#### [Work order]
Although the records contain pictures, none belong in the copy: restate word for word only the lines from the one with "thumb ip: (236, 168)" through the one with "middle pip: (557, 642)", both included.

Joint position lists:
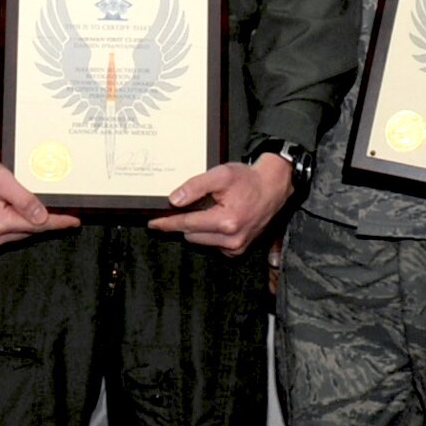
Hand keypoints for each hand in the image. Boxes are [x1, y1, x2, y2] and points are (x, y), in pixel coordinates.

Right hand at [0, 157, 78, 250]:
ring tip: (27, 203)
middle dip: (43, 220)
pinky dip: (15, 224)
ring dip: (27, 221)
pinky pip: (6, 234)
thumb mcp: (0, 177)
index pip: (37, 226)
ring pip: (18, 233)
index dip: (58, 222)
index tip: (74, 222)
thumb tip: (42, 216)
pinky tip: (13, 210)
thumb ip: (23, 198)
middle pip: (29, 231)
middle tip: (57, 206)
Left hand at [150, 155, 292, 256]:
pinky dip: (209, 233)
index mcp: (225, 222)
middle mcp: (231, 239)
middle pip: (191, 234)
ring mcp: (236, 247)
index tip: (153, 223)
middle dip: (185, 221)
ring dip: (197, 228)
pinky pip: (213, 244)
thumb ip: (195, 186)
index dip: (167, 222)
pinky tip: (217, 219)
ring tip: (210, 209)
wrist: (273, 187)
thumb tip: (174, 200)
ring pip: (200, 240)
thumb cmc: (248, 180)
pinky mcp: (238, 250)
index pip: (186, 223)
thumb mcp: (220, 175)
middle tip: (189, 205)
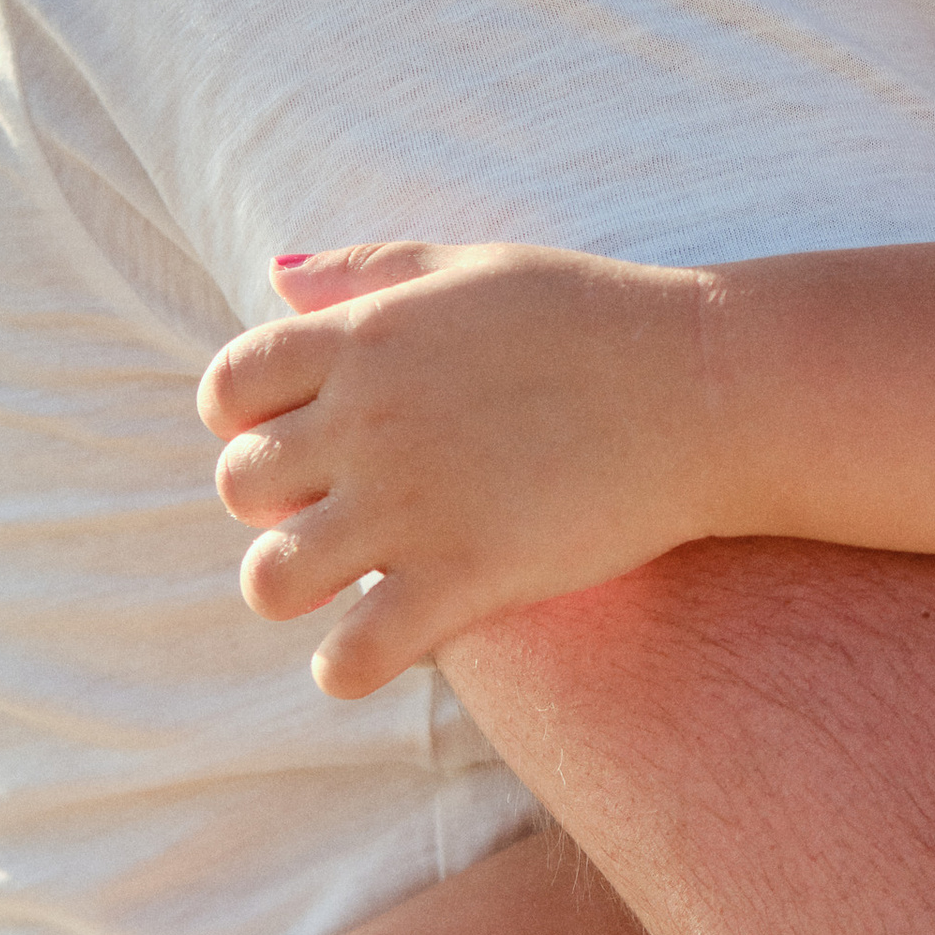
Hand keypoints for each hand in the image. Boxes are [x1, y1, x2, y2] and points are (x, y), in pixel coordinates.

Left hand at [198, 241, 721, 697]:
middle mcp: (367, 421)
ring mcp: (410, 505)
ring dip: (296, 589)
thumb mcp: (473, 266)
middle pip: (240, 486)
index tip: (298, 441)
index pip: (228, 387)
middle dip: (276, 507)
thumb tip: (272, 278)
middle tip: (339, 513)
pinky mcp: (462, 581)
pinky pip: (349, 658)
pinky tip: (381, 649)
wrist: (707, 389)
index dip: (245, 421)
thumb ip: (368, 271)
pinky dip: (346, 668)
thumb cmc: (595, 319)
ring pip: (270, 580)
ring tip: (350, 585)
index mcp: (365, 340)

--

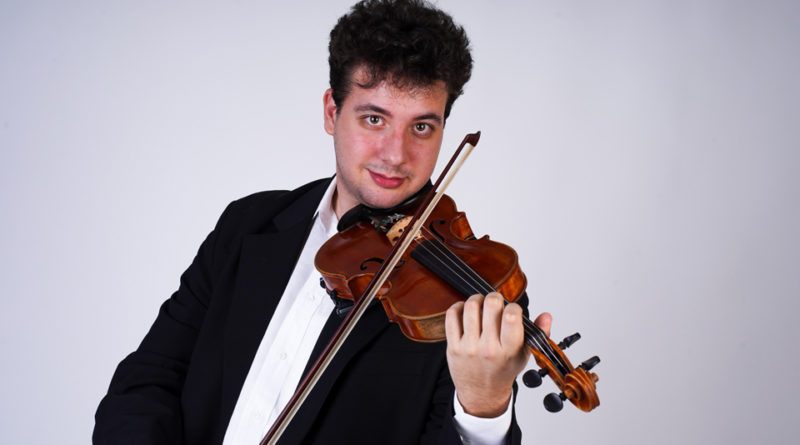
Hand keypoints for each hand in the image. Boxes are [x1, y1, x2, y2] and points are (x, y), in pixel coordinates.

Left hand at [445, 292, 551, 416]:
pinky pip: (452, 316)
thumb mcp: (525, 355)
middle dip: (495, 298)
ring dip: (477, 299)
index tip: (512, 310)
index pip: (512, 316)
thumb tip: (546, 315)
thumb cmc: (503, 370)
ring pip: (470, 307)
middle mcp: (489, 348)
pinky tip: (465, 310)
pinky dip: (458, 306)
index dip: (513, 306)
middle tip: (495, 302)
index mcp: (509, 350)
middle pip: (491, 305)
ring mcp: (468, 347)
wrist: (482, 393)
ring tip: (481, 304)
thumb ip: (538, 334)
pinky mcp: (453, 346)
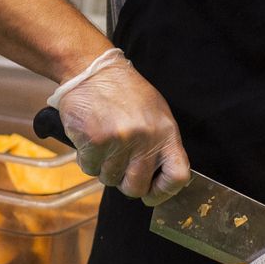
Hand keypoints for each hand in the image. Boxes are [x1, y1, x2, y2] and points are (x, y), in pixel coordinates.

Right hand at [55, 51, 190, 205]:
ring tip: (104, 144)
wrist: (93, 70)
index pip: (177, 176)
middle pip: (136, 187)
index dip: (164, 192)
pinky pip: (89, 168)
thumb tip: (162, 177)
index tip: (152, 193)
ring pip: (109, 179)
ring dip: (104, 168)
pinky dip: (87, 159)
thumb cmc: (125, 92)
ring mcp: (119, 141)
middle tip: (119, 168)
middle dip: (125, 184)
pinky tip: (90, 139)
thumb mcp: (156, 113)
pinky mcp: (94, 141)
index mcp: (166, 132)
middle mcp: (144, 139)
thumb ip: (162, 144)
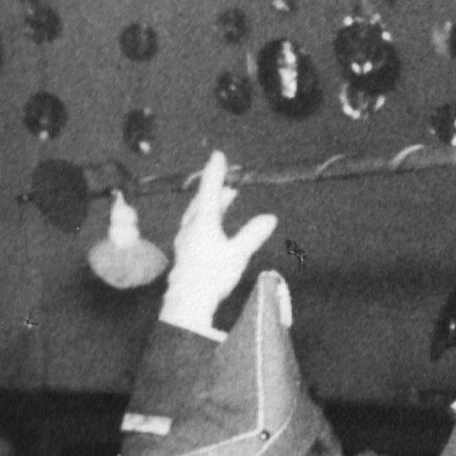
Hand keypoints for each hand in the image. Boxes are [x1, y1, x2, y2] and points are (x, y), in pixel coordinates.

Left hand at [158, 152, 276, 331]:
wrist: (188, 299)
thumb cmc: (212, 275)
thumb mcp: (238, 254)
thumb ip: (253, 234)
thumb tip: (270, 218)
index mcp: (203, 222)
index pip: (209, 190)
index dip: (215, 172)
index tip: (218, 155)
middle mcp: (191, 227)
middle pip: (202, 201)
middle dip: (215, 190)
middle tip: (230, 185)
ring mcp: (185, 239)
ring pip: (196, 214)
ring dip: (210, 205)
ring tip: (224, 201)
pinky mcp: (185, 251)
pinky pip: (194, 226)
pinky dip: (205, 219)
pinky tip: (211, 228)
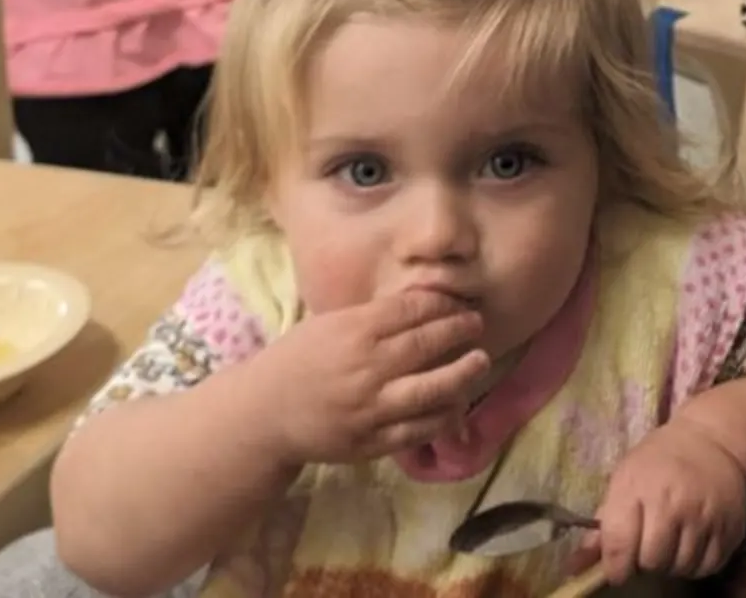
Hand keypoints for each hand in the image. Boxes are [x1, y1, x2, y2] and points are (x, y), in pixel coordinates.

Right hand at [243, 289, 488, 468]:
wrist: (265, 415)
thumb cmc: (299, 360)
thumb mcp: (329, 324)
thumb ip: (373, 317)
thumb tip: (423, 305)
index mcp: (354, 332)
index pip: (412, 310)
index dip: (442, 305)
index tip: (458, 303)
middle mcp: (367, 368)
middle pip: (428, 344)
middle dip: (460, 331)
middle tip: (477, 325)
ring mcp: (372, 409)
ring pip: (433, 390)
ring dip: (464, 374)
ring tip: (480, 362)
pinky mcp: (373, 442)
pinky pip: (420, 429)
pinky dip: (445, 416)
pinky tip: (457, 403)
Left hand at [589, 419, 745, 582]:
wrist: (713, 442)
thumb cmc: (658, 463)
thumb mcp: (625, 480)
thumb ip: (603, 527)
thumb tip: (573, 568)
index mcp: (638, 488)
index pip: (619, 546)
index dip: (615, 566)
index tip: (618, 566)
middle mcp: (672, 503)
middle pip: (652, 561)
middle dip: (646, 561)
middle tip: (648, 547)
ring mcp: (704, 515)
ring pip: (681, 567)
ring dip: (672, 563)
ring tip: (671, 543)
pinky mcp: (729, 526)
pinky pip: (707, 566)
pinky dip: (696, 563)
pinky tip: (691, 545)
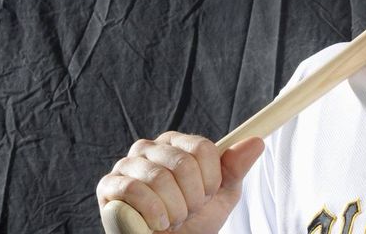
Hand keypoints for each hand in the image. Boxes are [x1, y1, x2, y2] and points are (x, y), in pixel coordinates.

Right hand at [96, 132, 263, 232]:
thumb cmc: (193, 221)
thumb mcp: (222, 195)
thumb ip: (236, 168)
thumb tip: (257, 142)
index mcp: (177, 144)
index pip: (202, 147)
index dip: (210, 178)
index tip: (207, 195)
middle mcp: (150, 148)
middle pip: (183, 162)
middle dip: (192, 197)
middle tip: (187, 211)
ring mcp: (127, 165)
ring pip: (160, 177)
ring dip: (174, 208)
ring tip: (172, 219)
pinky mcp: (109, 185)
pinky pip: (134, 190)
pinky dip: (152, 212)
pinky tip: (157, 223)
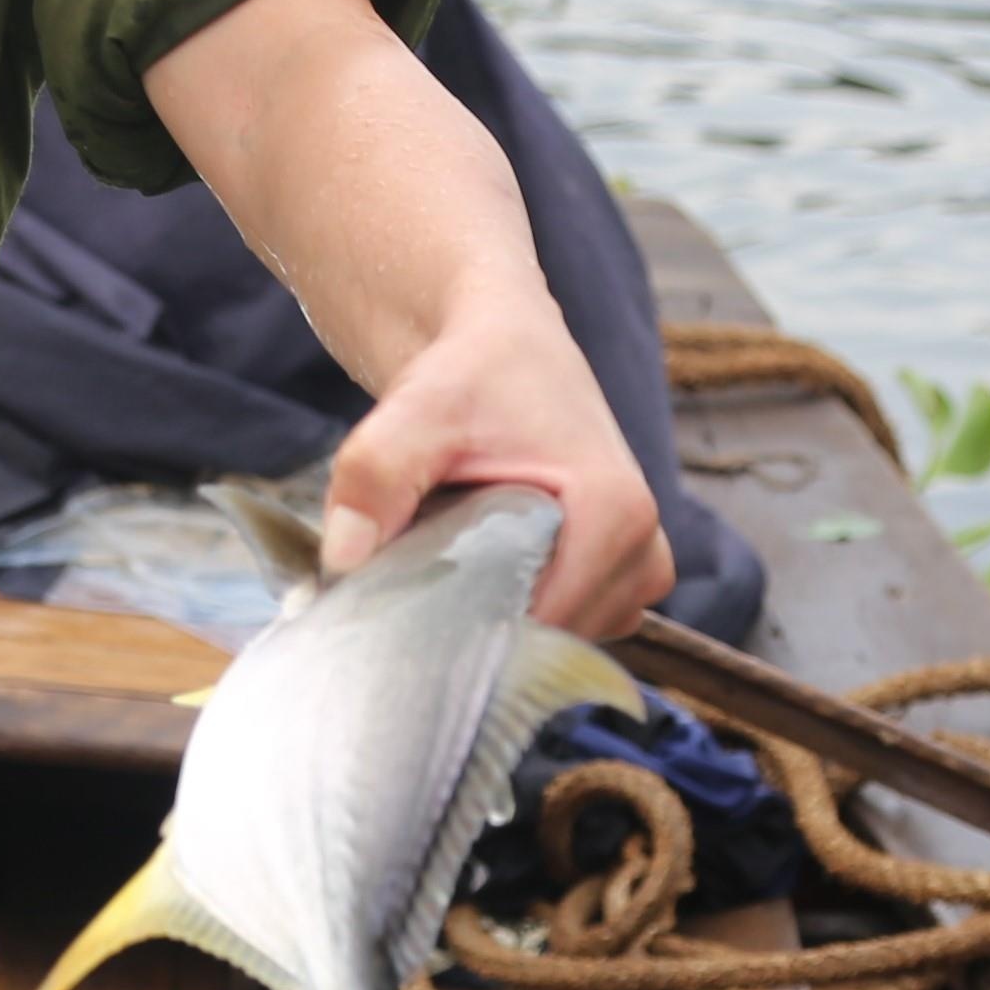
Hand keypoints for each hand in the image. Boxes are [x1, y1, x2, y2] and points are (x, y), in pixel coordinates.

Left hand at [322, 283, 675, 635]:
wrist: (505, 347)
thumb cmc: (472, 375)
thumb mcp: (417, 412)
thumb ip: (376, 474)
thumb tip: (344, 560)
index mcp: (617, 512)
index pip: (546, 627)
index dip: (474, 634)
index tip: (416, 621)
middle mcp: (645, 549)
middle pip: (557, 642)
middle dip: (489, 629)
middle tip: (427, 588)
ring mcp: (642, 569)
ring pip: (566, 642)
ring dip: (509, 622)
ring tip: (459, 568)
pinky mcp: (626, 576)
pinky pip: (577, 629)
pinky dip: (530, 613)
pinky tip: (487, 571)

* * *

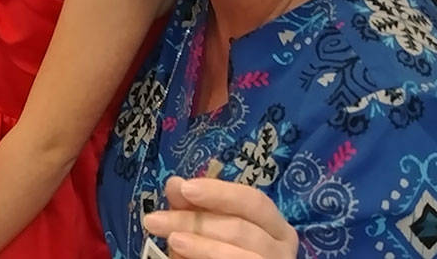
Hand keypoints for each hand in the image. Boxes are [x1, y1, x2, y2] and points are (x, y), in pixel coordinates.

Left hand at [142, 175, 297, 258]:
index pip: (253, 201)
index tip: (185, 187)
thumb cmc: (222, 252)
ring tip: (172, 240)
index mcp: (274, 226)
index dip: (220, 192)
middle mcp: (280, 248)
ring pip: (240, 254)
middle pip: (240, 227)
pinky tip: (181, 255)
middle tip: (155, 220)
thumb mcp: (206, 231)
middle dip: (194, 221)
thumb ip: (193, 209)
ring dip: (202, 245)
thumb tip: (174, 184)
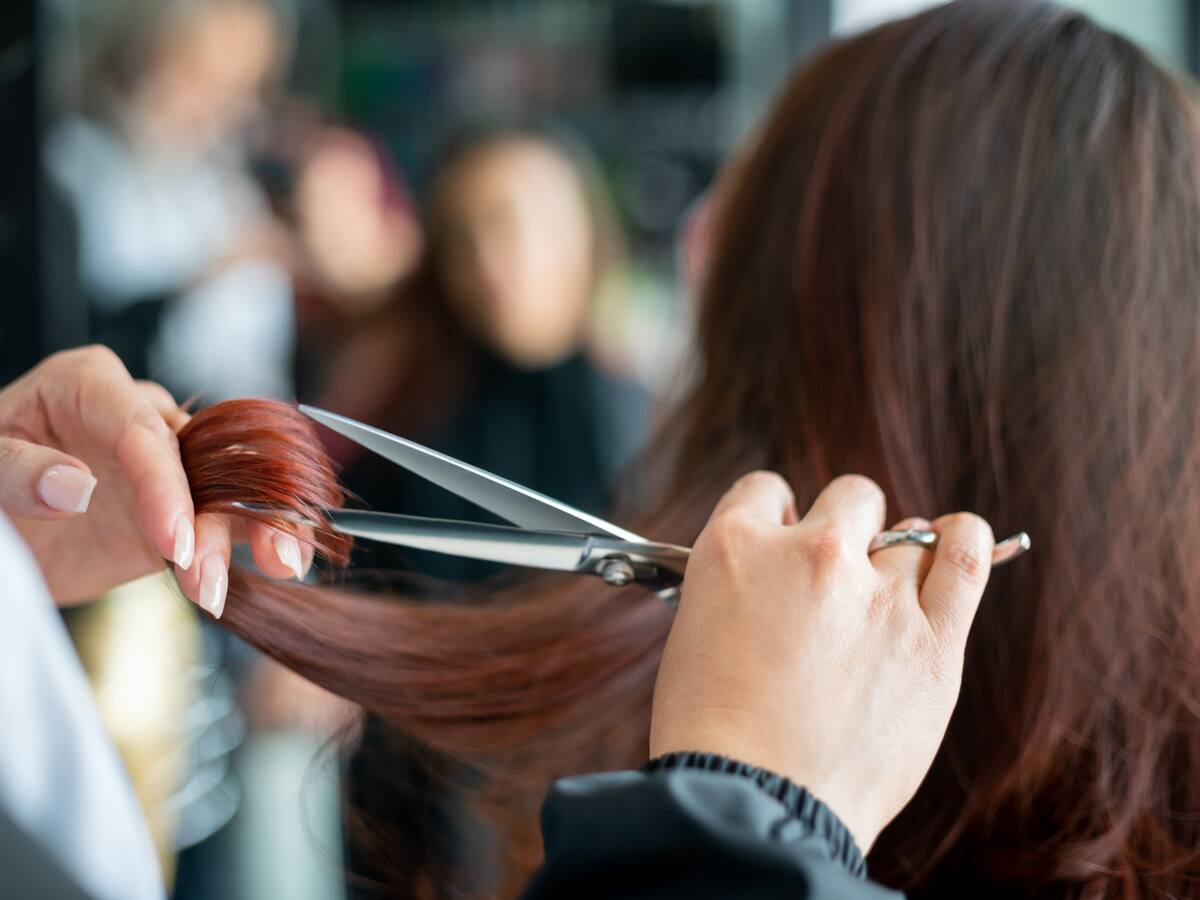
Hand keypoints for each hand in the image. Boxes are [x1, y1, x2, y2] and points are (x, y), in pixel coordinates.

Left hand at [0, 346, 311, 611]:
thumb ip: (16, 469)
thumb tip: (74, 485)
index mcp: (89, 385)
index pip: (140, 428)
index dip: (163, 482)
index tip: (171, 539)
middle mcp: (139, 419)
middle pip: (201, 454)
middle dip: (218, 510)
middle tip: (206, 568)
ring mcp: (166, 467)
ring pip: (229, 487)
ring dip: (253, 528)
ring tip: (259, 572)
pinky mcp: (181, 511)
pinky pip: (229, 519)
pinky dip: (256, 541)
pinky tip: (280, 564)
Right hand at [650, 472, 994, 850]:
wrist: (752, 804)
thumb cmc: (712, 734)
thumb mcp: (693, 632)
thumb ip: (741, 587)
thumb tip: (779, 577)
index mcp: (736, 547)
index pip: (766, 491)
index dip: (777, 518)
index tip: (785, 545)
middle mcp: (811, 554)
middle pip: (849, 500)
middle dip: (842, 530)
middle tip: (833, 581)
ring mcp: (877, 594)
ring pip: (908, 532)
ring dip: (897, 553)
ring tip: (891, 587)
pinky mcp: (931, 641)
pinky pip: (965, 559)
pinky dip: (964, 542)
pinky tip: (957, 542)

#### [Solution to the exercise]
thumb ip: (236, 168)
thumb tip: (257, 142)
index mcp: (177, 144)
index pip: (202, 147)
index dip: (210, 178)
index tip: (207, 195)
middle mcp: (150, 148)
middle pip: (183, 162)
middle dip: (192, 197)
middle tip: (187, 211)
ring mcp: (127, 165)
ring pip: (160, 177)
ring dip: (174, 208)
ring tip: (172, 219)
pinky mcp: (109, 185)
pinky pip: (134, 190)
pinky dip: (152, 212)
pinky tip: (157, 223)
Hand keypoints for each hand in the image. Boxes are [x1, y1, x2, y2] and points are (x, y), in pixel coordinates.

Left hand at [322, 283, 675, 635]:
wrist: (505, 347)
thumb cmc: (472, 375)
thumb mcp: (417, 412)
thumb ip: (376, 474)
thumb tip: (344, 560)
index mcp: (617, 512)
index pip: (546, 627)
index dip: (474, 634)
index tip: (416, 621)
middle mcp: (645, 549)
middle pip: (557, 642)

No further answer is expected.